The task:
Using the listing below, set down each line from the line containing "péremption courtes." through the line containing "faible quantité) comme", both ends included, exactly and with nothing added.

Records for the task:
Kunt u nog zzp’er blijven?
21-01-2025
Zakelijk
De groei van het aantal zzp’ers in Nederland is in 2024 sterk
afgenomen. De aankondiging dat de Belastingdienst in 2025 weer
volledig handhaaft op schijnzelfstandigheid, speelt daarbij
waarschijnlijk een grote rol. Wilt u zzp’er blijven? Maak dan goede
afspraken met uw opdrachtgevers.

==

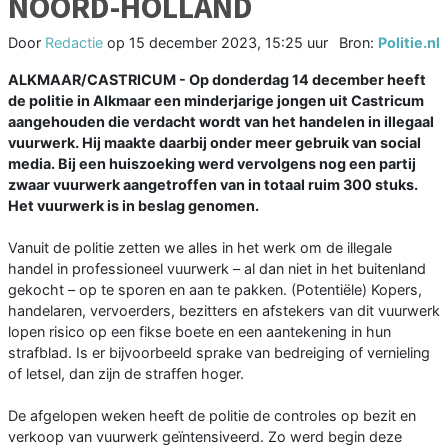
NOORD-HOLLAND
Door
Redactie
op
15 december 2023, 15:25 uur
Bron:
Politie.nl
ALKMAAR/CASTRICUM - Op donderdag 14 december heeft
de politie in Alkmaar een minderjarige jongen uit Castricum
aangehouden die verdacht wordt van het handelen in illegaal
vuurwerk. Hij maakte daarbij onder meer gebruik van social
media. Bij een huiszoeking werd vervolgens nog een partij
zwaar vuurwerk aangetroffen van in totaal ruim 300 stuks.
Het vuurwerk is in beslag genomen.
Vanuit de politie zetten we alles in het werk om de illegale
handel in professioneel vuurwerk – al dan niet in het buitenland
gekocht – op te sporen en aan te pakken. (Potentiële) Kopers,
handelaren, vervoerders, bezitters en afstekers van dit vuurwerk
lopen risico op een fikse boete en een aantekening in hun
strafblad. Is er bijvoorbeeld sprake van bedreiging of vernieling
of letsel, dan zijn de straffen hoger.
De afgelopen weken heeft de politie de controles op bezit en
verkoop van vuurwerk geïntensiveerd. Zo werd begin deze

* * *

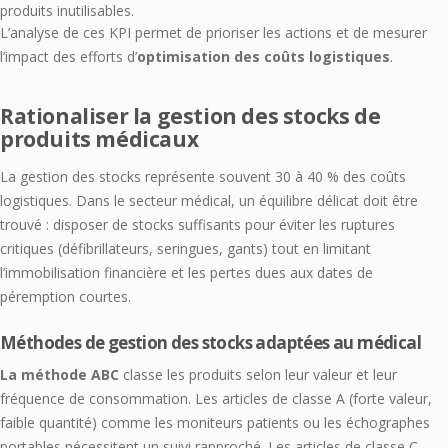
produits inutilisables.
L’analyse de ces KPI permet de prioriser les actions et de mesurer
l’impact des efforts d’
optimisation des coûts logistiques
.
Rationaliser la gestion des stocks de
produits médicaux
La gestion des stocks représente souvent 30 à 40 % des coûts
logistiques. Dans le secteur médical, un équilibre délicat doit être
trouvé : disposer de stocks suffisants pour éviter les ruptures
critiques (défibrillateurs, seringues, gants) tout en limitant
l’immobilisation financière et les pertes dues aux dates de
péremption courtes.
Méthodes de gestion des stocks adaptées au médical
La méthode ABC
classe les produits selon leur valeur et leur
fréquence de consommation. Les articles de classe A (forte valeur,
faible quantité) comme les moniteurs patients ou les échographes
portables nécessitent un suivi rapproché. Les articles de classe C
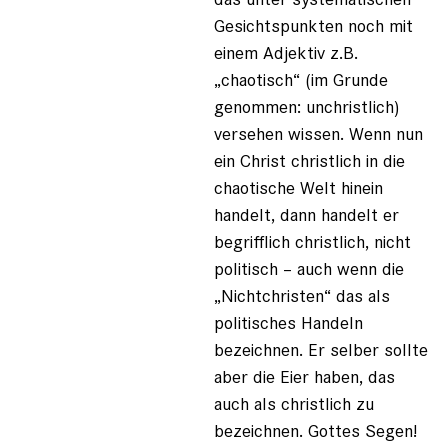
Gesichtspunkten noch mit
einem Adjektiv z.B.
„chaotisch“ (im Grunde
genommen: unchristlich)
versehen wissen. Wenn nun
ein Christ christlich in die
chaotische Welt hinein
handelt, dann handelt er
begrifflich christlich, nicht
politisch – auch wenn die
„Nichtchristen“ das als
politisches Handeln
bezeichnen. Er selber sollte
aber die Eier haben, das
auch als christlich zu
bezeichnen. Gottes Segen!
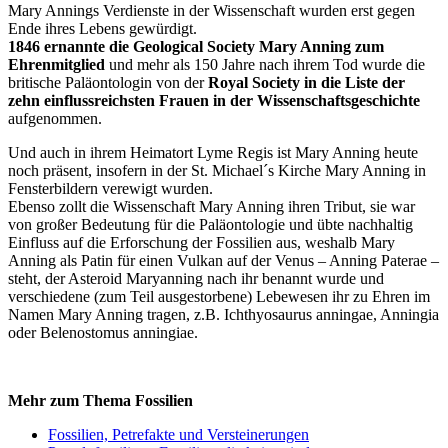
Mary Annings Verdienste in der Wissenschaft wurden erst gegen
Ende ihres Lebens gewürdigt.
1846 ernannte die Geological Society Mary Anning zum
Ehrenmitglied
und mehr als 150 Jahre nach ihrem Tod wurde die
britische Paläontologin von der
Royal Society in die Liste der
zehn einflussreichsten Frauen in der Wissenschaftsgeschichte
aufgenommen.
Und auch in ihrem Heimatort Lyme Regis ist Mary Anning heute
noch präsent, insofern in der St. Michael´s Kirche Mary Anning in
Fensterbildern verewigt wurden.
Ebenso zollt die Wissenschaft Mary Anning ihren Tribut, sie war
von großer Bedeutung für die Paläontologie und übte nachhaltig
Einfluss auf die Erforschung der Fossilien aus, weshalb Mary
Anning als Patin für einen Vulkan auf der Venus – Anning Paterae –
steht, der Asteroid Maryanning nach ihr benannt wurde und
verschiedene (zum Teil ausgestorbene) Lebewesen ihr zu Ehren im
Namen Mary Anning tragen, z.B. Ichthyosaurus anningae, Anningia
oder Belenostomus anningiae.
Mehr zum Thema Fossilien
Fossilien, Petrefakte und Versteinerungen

Task solution:
péremption courtes.
Méthodes de gestion des stocks adaptées au médical
La méthode ABC
classe les produits selon leur valeur et leur
fréquence de consommation. Les articles de classe A (forte valeur,
faible quantité) comme les moniteurs patients ou les échographes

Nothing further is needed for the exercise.